In praising the Guardian in revealing the settlement action brought by Taylor, it continued: “Indeed, such scrutiny by the media – taken with the activities of the PCC, Select Committee, Information Commissioner and others – will inevitably help prevent abuses by journalists.
“Neither should it be forgotten, however, that in presenting its story the Guardian too had obligations under the code requiring it to take care not to publish distorted or misleading information.”
The statement from the Guardian responded: “The report confirms the central allegation made by the Guardian and has not produced any independent evidence of its own to contradict a single fact in our coverage.
“Doubtless because of its restricted powers, the PCC has, unlike Nick Davies, not spoken to a single person involved in the widespread past practice of phone hacking, limiting its own original inquiries to an exchange of letters with someone who was not even at the News of the World at the time of the hacking.

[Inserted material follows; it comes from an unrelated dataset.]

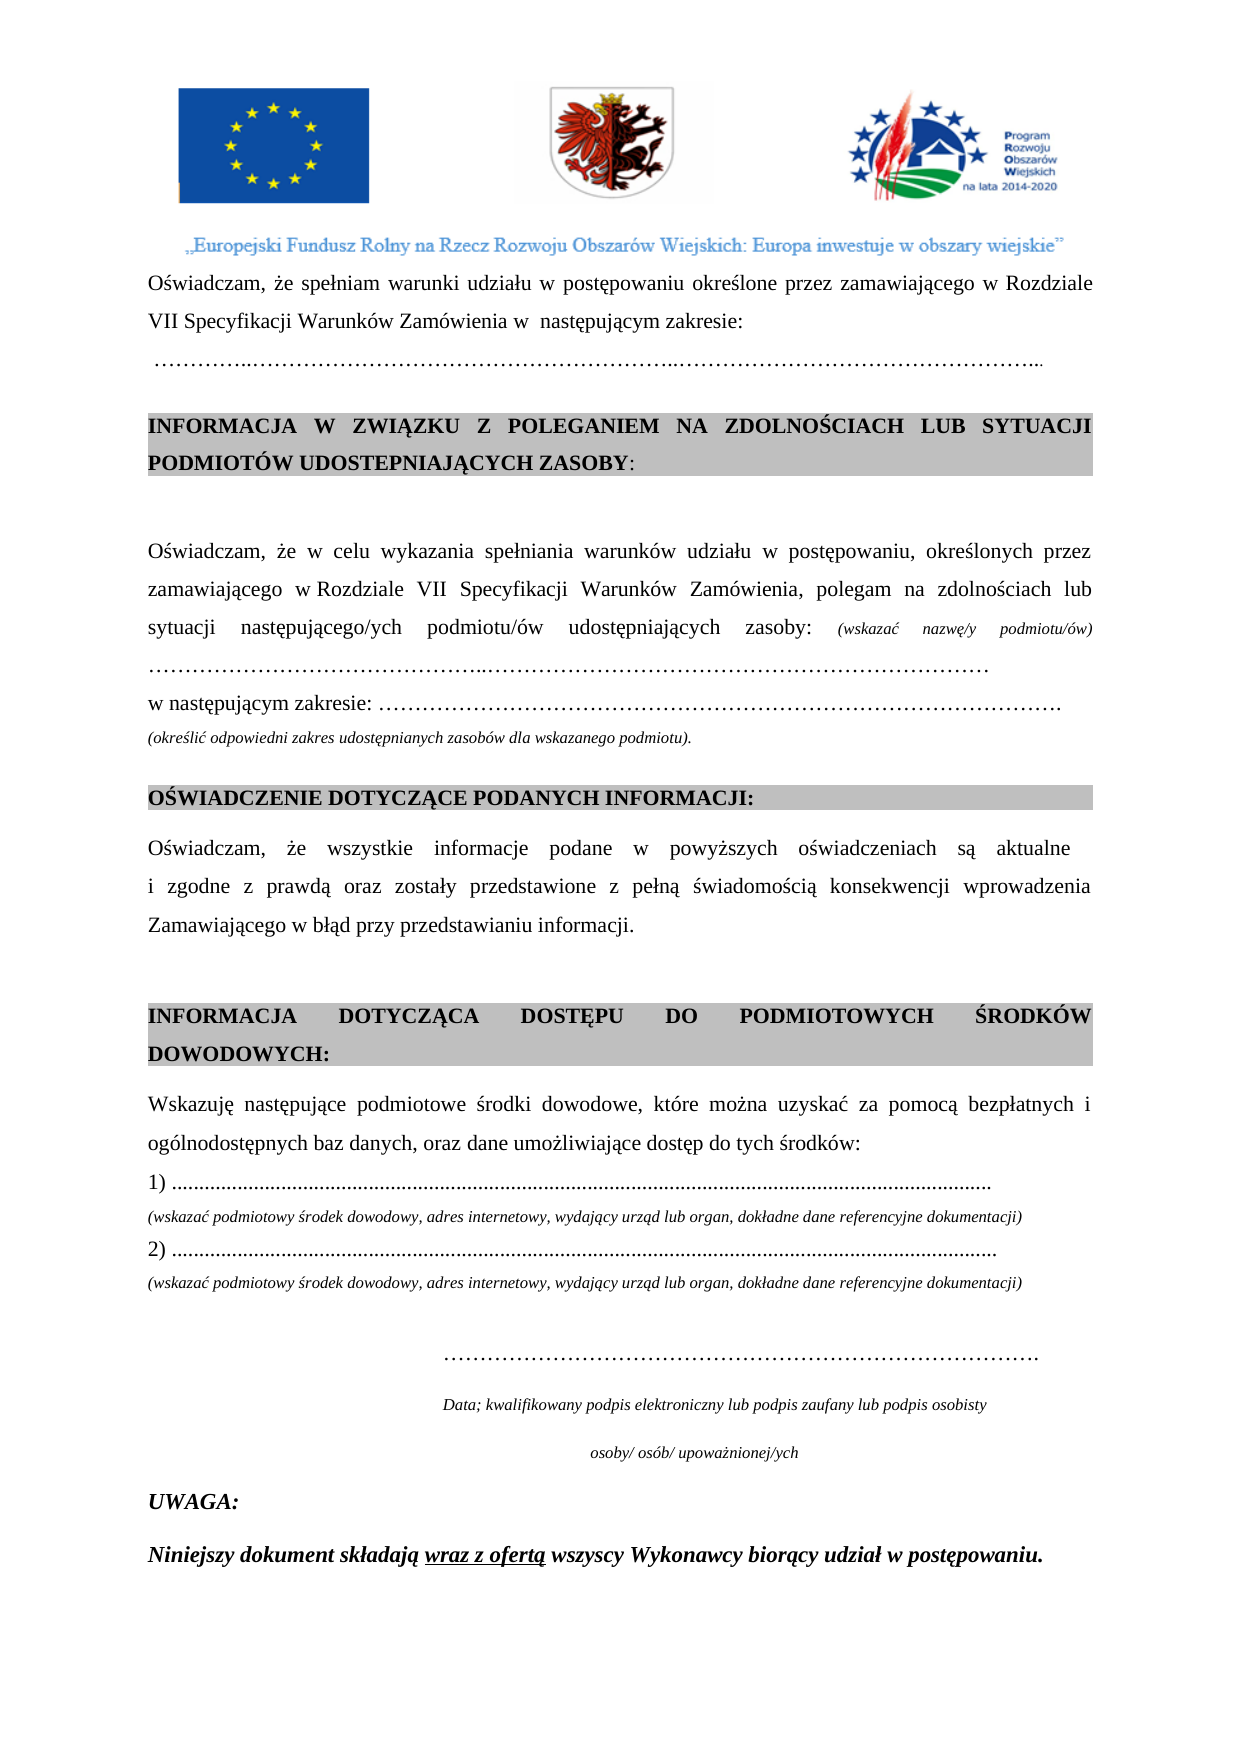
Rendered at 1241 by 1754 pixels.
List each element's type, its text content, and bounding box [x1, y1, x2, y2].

text …………..…………………………………………………..…………………………………………... [148, 346, 1093, 371]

“Top people in the military, police, government and royal household were warned that their messages might have been intercepted by private detectives working for newspapers.
“But the only people to have seriously inquired into any of this have been the police, lawyers, MPs, the Information Commissioner and reporters, including Nick Davies.
“If the press wants self-regulation it cannot allow external bodies to do the real work of investigation and regulation.”
The News of the World said it would not be commenting on the PCC’s findings.